• [DOCUMENT SEGMENT]:
○ ○ ○ ○

As a result of the Government’s continued efforts to relax FDI restrictions, the role of the FIPB has diminished significantly over the years. Currently, it is reviewing less than 20 pending proposals. Considering the limited number of sectors subject to the approval route, the announcement of winding up the FIPB has been welcomed. Yet, it is not entirely clear at this stage what alternative institution or procedure is going to substitute the role of the board after its closure.
Though initially, some read the Finance Minister’s announcement to mean that all FDIs will now be subject to the automatic route, it has been recently clarified by Minister of Commerce and Industry Nirmala Sitharaman that the FIPB and the Ministry of Finance’s role is likely to be substituted by the relevant ministries and regulatory bodies, which already participate in reviewing individual project proposals under the approval route.
Following the introduction of e-filing system for FDI under the approval route in 2015, the board has been predominantly acting as an intermediary between an investor and a concerned ministry which scrutinises the proposal and provides comments to the FIPB for it to take the final decision.
Thus, the FIPB constitutes an additional layer of approval in the bureaucratic system which the foreign investor has to go through in order to commence its operations in the country. As a consequence, dissolution of the board is likely to shorten and simplify the clearance process for the FDI projects. It thus appears as a logical next step that the powers of the Council for the Curriculum, Examinations and Assessment (CCEA), to approve investment proposals over Rs 5,000 core, should also be delegated back to the individual ministries.
On the other hand, functioning under the indicative timeline, the FIPB proceedings provided foreign investors with certain degree of predictability and transparency. Consequently, the abolition of the FIPB will contribute to speeding of the approval process only if time limits are maintained and strictly followed by individual ministries and relevant regulatory bodies which will be empowered to grant clearances.
Also, removal of the board is likely to simplify the existing FDI regime which has been so far scattered among different ministries. In particular, the FDI policy is currently elaborated by the Department Of Industrial Policy & Promotion under the Ministry of Commerce, but it is essentially implemented by the FIPB, Ministry of Finance, while the rules on foreign exchange are laid down by the Reserve Bank of India.

○ ○ ○ ○

• [STORED ROWS]:

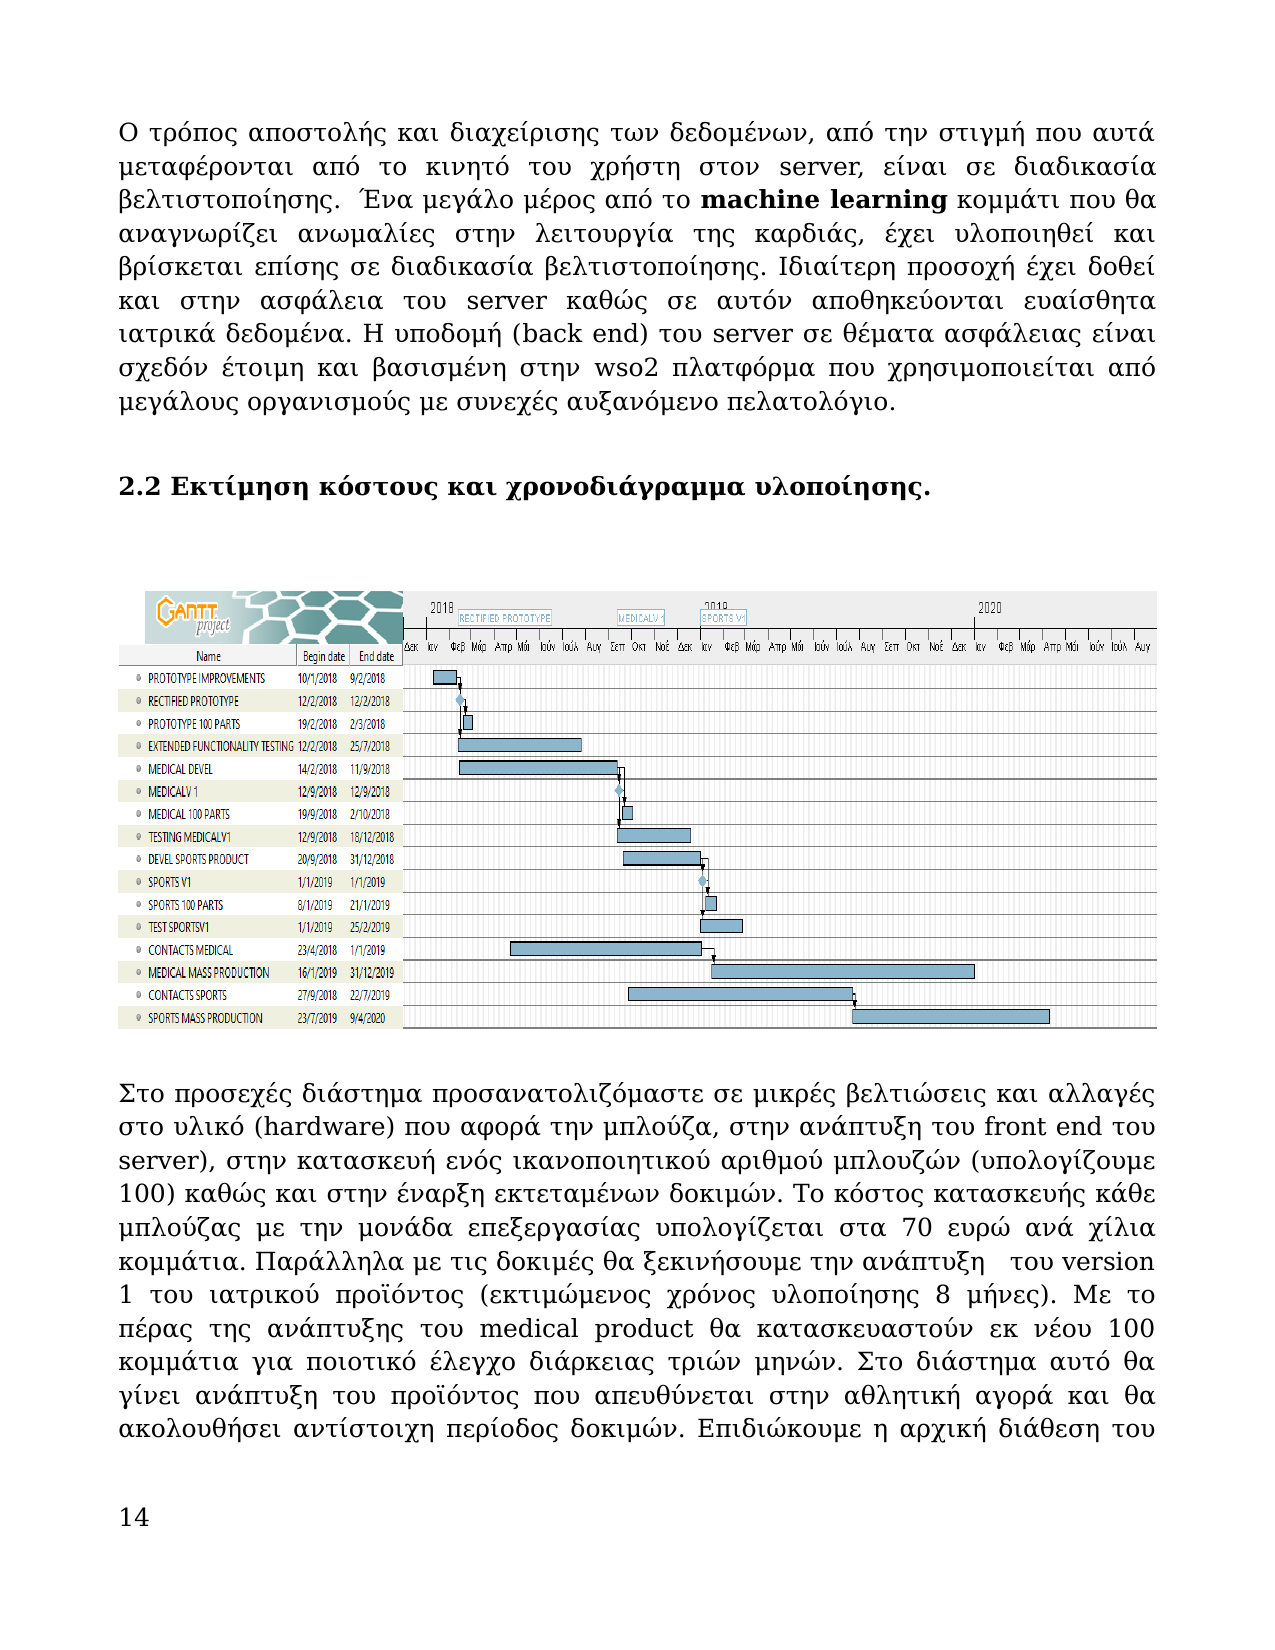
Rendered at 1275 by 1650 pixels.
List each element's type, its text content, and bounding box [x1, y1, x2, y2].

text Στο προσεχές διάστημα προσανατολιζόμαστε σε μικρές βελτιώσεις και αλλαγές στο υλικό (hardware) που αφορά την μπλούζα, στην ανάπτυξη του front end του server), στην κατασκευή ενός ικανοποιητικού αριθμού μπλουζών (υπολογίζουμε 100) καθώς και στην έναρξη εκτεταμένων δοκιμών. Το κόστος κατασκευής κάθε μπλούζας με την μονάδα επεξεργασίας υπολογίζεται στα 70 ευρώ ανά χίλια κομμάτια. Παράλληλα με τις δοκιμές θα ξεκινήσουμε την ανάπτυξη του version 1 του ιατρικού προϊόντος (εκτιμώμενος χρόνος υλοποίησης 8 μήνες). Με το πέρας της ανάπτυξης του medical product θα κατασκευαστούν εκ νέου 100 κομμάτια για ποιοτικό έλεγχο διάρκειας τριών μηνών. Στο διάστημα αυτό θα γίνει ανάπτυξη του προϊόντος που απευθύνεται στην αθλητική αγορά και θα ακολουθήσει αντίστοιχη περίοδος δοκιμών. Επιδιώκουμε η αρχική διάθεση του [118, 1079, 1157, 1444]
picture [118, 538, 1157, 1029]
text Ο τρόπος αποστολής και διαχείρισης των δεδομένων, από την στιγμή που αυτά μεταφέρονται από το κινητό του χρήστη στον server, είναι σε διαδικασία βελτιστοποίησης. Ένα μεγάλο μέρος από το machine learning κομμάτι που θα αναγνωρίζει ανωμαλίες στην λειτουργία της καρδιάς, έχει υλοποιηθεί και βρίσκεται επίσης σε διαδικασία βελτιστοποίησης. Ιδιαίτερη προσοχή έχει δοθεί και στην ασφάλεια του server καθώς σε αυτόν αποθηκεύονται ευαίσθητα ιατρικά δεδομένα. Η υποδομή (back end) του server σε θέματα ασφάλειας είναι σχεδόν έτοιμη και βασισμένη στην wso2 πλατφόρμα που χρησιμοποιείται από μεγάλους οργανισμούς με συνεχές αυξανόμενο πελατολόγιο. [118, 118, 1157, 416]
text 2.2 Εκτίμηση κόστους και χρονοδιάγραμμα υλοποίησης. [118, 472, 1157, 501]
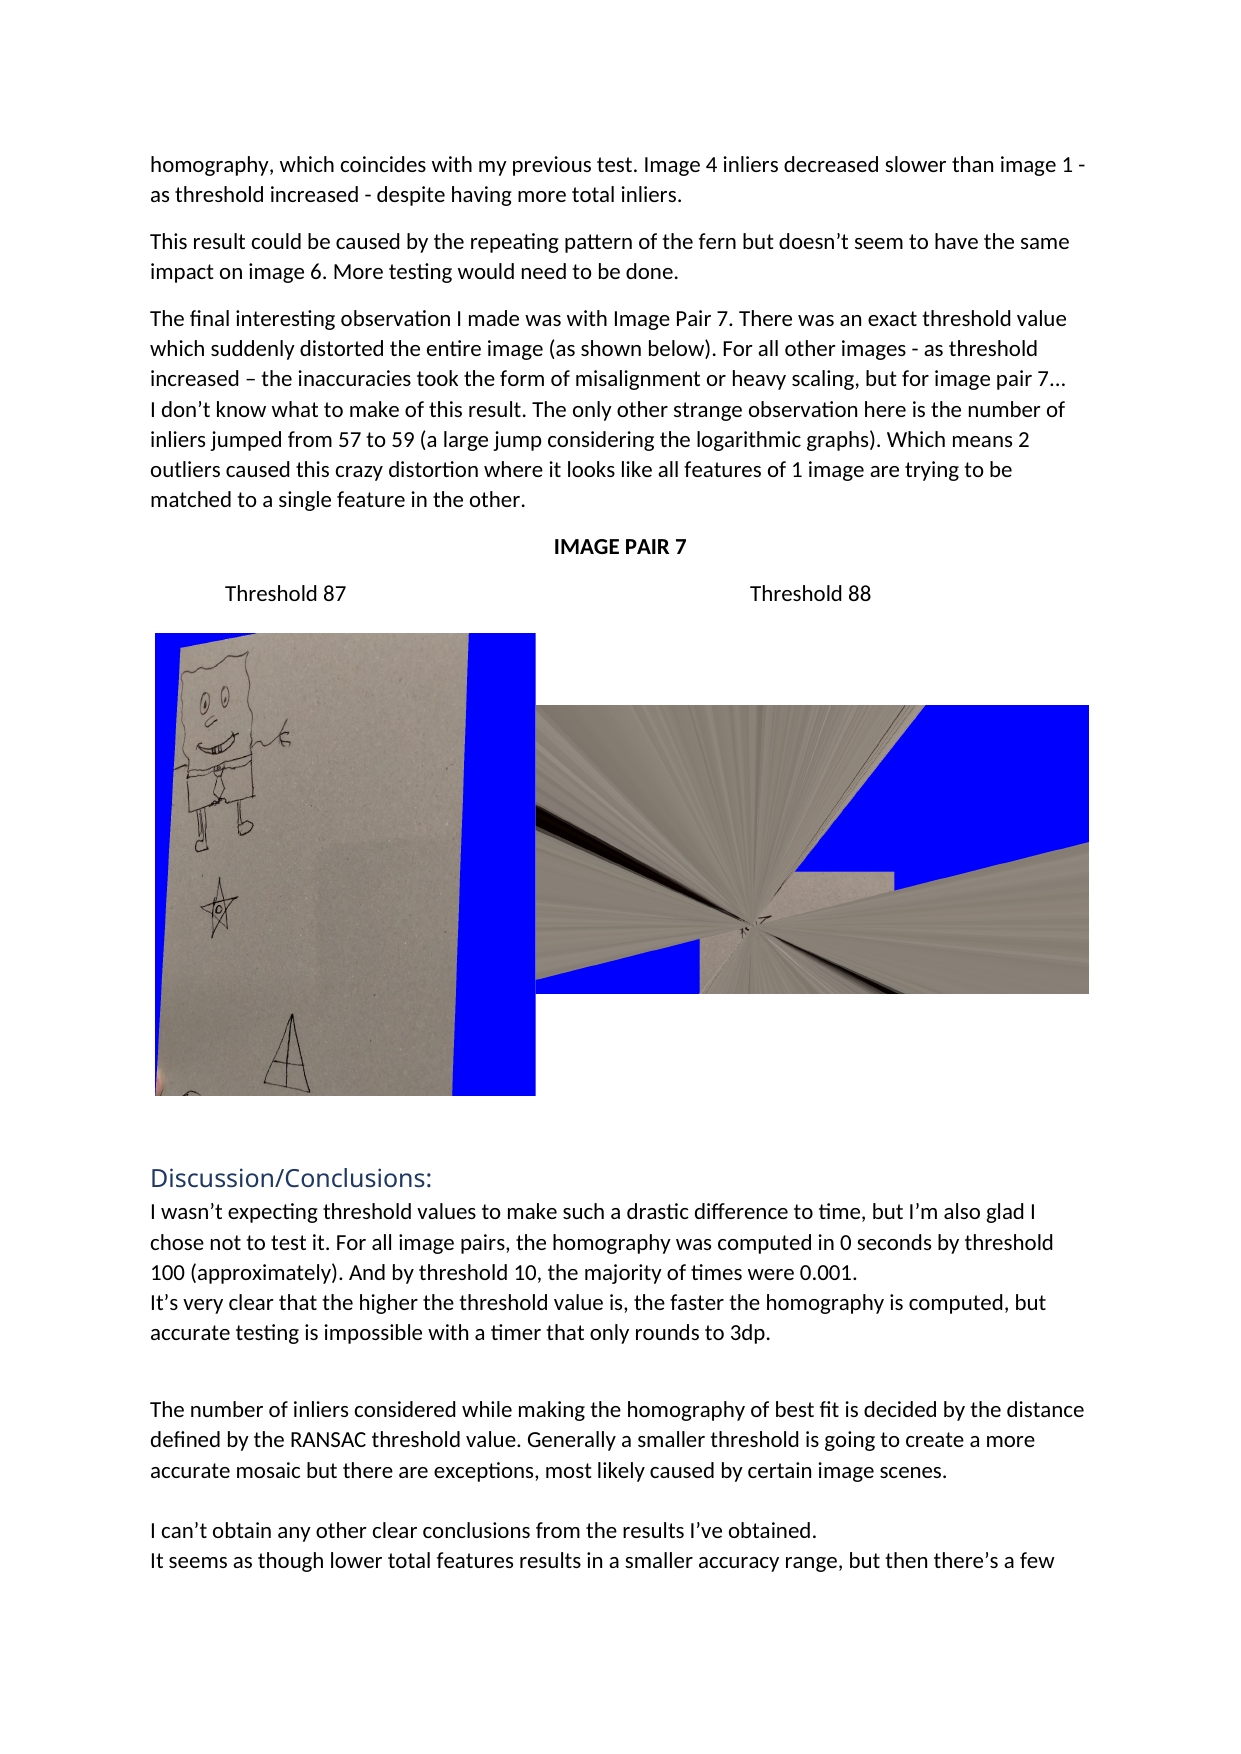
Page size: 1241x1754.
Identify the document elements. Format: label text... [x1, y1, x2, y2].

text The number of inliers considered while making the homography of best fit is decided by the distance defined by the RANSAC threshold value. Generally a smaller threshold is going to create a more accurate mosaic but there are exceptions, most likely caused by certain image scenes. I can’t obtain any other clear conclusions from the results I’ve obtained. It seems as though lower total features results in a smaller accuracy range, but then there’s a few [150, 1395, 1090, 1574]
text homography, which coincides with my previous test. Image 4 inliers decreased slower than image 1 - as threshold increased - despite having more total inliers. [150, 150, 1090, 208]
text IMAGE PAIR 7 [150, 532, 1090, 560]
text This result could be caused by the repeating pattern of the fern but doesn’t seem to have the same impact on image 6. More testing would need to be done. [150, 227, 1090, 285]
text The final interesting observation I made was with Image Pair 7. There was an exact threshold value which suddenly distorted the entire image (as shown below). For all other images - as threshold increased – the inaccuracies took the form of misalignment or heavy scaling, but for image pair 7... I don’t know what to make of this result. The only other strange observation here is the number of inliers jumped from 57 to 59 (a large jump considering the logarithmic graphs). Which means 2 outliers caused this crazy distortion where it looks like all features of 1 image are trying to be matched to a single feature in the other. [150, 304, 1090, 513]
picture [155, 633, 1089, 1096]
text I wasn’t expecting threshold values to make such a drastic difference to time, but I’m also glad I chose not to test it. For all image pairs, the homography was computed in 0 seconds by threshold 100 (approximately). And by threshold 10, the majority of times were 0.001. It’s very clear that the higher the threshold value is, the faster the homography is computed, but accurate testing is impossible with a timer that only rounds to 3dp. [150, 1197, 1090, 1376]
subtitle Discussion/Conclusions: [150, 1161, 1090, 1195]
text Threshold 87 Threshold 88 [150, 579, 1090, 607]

○ ○ ○ ○

• [WRITTEN INSTRUCTION A]:
From the text on the FIPB above, copy the passage between "Also, removal of" and "Bank of India.", inclusive.
• [WRITTEN INSTRUCTION B]:
Using the text on the FIPB above, answer these questions:
(i) How many pending proposals is the FIPB currently reviewing?
(ii) In what year was the e-filing system for FDI under the approval route introduced?
(iii) Which body lays down the rules on foreign exchange?

• [CORRECT RESULT A]:
Also, removal of the board is likely to simplify the existing FDI regime which has been so far scattered among different ministries. In particular, the FDI policy is currently elaborated by the Department Of Industrial Policy & Promotion under the Ministry of Commerce, but it is essentially implemented by the FIPB, Ministry of Finance, while the rules on foreign exchange are laid down by the Reserve Bank of India.

• [CORRECT RESULT B]:
(i) Fewer than 20.
(ii) 2015.
(iii) The Reserve Bank of India.